Ces deux facteurs – dépenses de logement contenues, moindres dépenses liées aux enfants – expliquent finalement pourquoi les Allemands ont supporté des politiques de modération salariale prolongées. Autre facteur de bonne santé économique avant-crise : la chute du mur de Berlin. Les Allemands pleurent beaucoup sur le coût de la réunification. C’est vrai, ça a coûté cher et ça a été difficile. Mais ça n’a pas eu que des inconvénients pour l’Allemagne. D’abord, ça lui a donné un marché intérieur plus vaste. Ensuite, nous, Européens, avons largement financé la réunification via les politiques peu coopératives menées à cette occasion par la Bundesbank.

Enfin et surtout, les Allemands ont été les grands gagnants de la réintégration des pays d’Europe centrale et orientale dans le concert européen. Ils les ont incorporés très rapidement dans leur tissu productif. Avant la chute du mur, le principal pays à fournir l’Allemagne en sous-traitance était la France. Désormais, ce sont la Pologne, la Tchéquie, la Slovaquie, la Hongrie. Et si l’on considère qu’il existe encore un écart de 1 à 5 entre le coût du travail en Pologne et en France, on mesure ce que l’Allemagne a gagné en termes de compétitivité/coûts de ses produits.
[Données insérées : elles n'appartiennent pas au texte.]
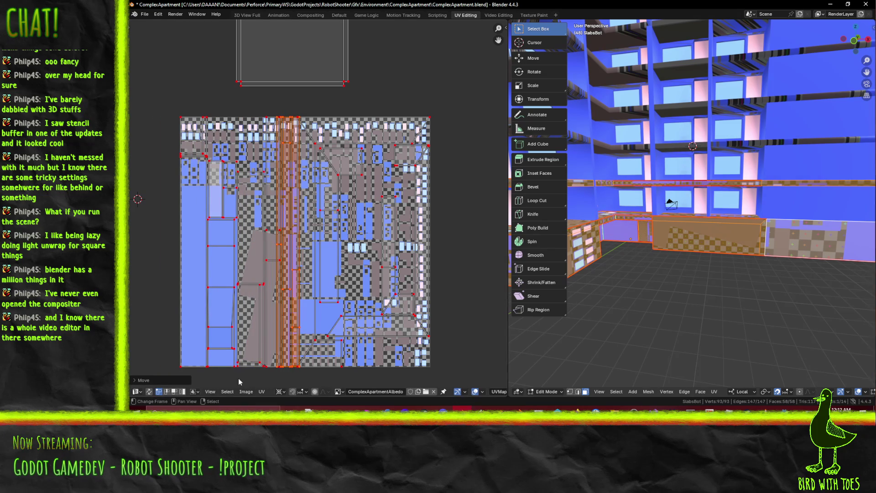
# Switch the pivot to Bounding Box Center and narrow the strip along X, to 0.722
pyautogui.click(285, 394)
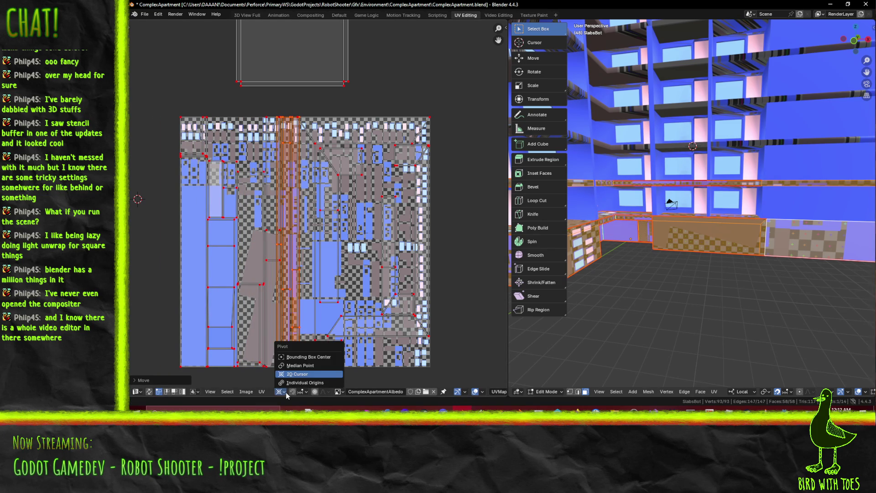
pyautogui.click(297, 357)
pyautogui.press('s')
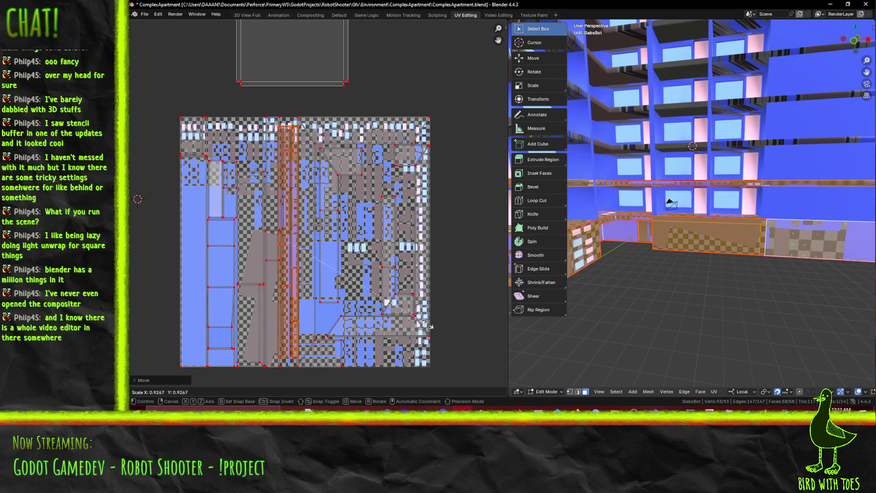
pyautogui.press('x')
pyautogui.click(436, 318)
pyautogui.press('s')
pyautogui.press('x')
En plus, certaines caractéristiques du modèle allemand permettent de comprendre pourquoi cela s’est fait en douceur, et n’a pas détruit la base productive allemande. Tout n’a pas été délocalisé à l’Est, loin de là. Pour une raison essentielle : l’industrie allemande fonctionne sur la base de la codétermination. Le patronat doit tout négocier avec les syndicats, qui sont réellement puissants. Ce qui n’a abouti qu’à des délocalisations partielles.
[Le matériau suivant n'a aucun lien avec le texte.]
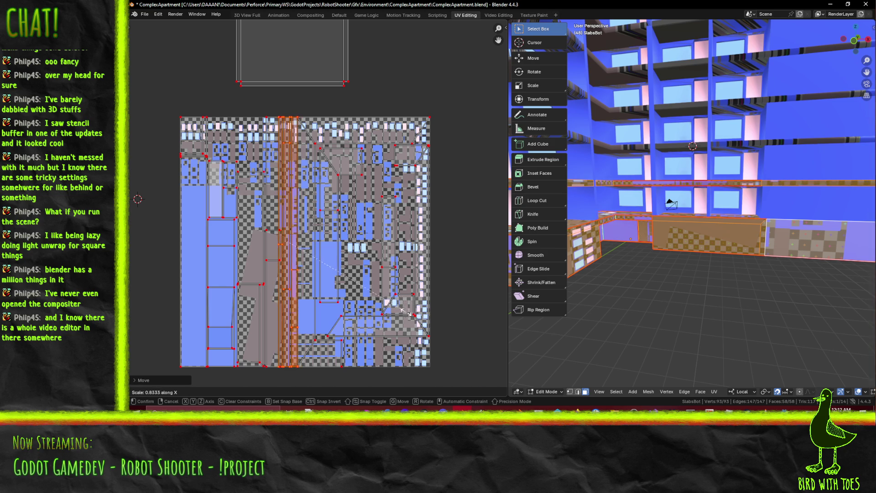
pyautogui.click(381, 315)
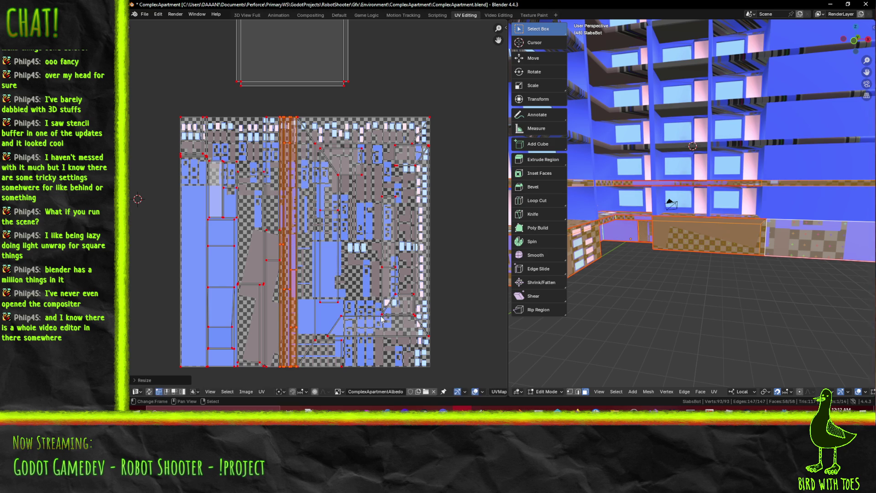
# Box-select the square UV island sitting above the atlas
pyautogui.scroll(4, 352, 270)
pyautogui.moveTo(352, 270)
pyautogui.mouseDown(button='middle')
pyautogui.moveTo(366, 164)
pyautogui.moveTo(366, 173)
pyautogui.mouseUp(button='middle')
pyautogui.scroll(-5, 339, 241)
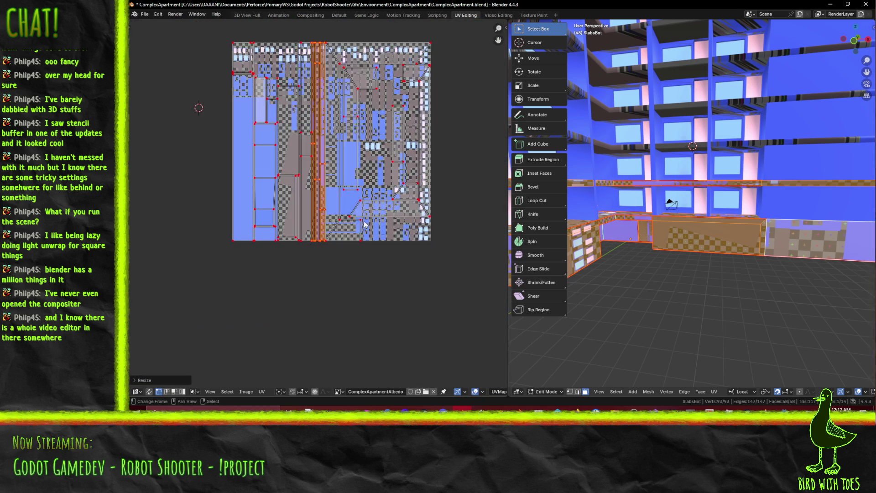
pyautogui.click(339, 241)
pyautogui.moveTo(339, 241); pyautogui.dragTo(333, 289, button='middle')
pyautogui.press('b')
pyautogui.moveTo(232, 67)
pyautogui.mouseDown()
pyautogui.moveTo(352, 135)
pyautogui.moveTo(379, 185)
pyautogui.mouseUp()
pyautogui.moveTo(277, 286)
pyautogui.mouseDown(button='middle')
pyautogui.moveTo(412, 288)
pyautogui.moveTo(282, 275)
pyautogui.mouseUp(button='middle')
Enfin, l’Allemagne a eu la chance de voir exploser la demande dans les pays émergents dans des domaines où, justement, elle est spécialisée. Notamment les machines-outils, très prisées dans les pays où les usines poussent comme des champignons. Ou les grosses voitures, qui s’exportent bien dans les pays où émerge une vraie classe moyenne.

Quels sont les facteurs qui ont permis à l’Allemagne de résister pendant la crise ?
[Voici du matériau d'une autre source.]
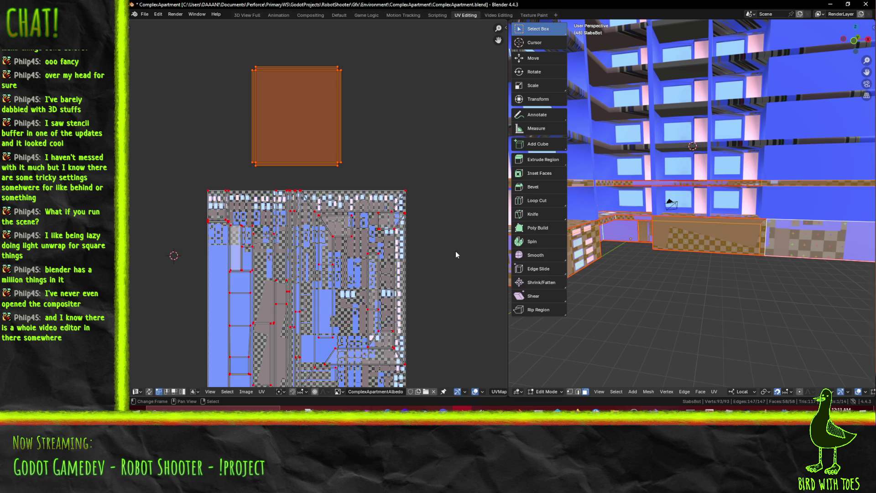
# Shrink the square island to about 70% and move it down-left into the atlas
pyautogui.press('s')
pyautogui.click(403, 177)
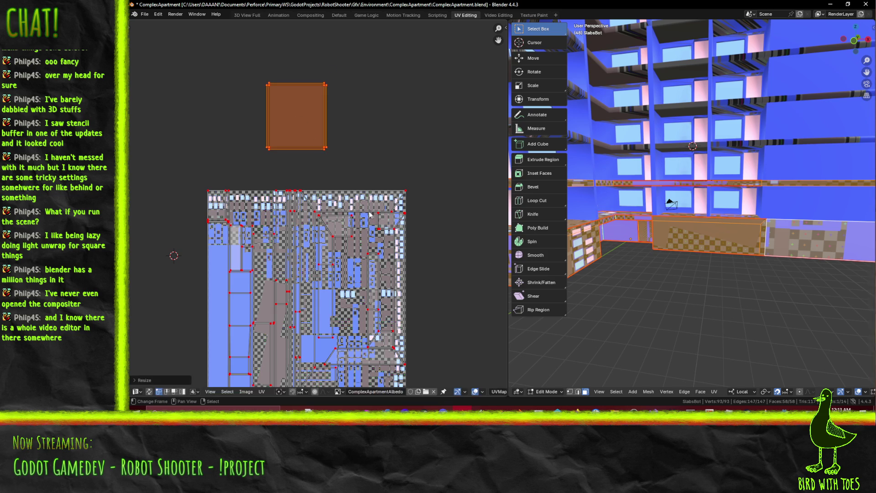
pyautogui.scroll(3, 388, 168)
pyautogui.press('g')
pyautogui.click(334, 279)
pyautogui.moveTo(334, 279); pyautogui.dragTo(401, 274, button='middle')
pyautogui.press('s')
pyautogui.click(362, 244)
pyautogui.press('g')
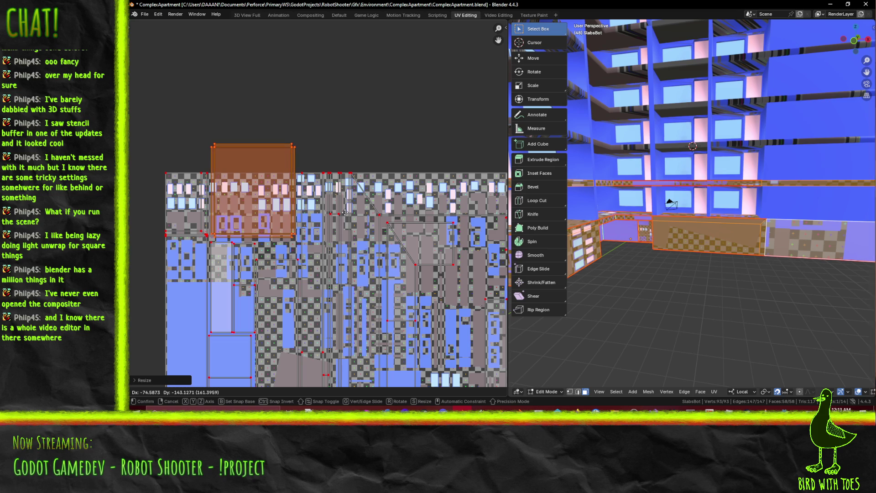
pyautogui.click(345, 215)
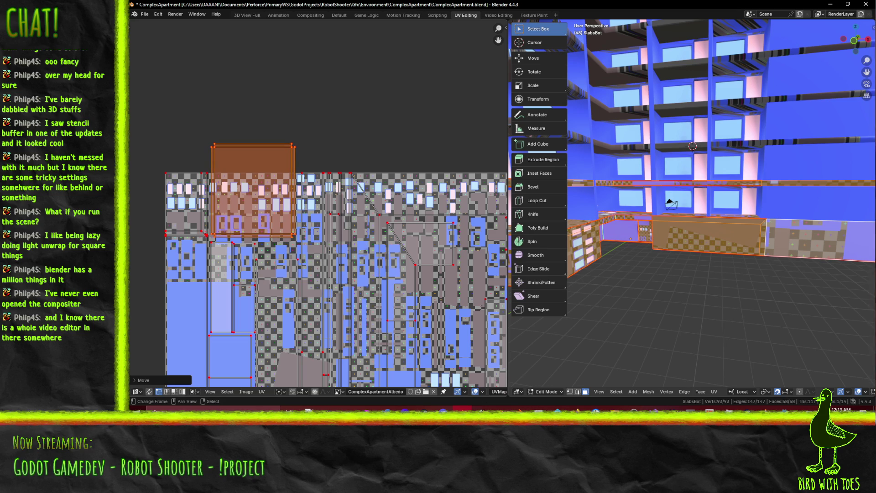
# Rotate the square island 90 degrees, shrink it and shift it lower
pyautogui.press('g')
pyautogui.rightClick(212, 269)
pyautogui.press('r')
Le premier facteur, ce n’est justement pas les réformes Schröder de flexibilisation du marché du travail, mais le fait qu’elles n’ont pas fonctionné. La flexibilité externe aux entreprises a été faible pendant la crise. L’Allemagne a connu une récession presque deux fois supérieure à la nôtre en 2009. Nous avons perdu 350 000 emplois cette année-là, elle, aucun. En dépit des possibilités nouvelles offertes par la politique Schröder, personne n’a été licencié. Les entreprises se sont débrouillées en interne comme à leur habitude, en utilisant notamment le chômage partiel.

Second facteur : l’Allemagne a beaucoup profité de la crise de la dette. Les taux d’intérêt y sont excessivement bas. Les investisseurs payent pour ainsi dire l’État allemand pour pouvoir disposer de sa dette, au motif qu’elle serait plus sûre que celle des autres pays de la zone euro.

Le calcul suivant a donc été fait : la baisse des taux entre 2008 et 2012 a permis une économie de 70 milliards d’euros sur les intérêts de la dette. C’est plus que les 55 milliards que l’Allemagne a dû débourser jusque-là via le FESF pour aider les pays en difficulté. 55 milliards d’euros qui, de surcroît, ne sont pas des dépenses sèches, mais des prêts à 4%… et dont on peut quand même escompter que la majeure partie sera remboursée. Rien à voir avec la situation de l’Italie, également engagée à hauteur de 40 milliards d’euros dans le FESF, qui prête à 4%, mais qui, elle, emprunte à 6%…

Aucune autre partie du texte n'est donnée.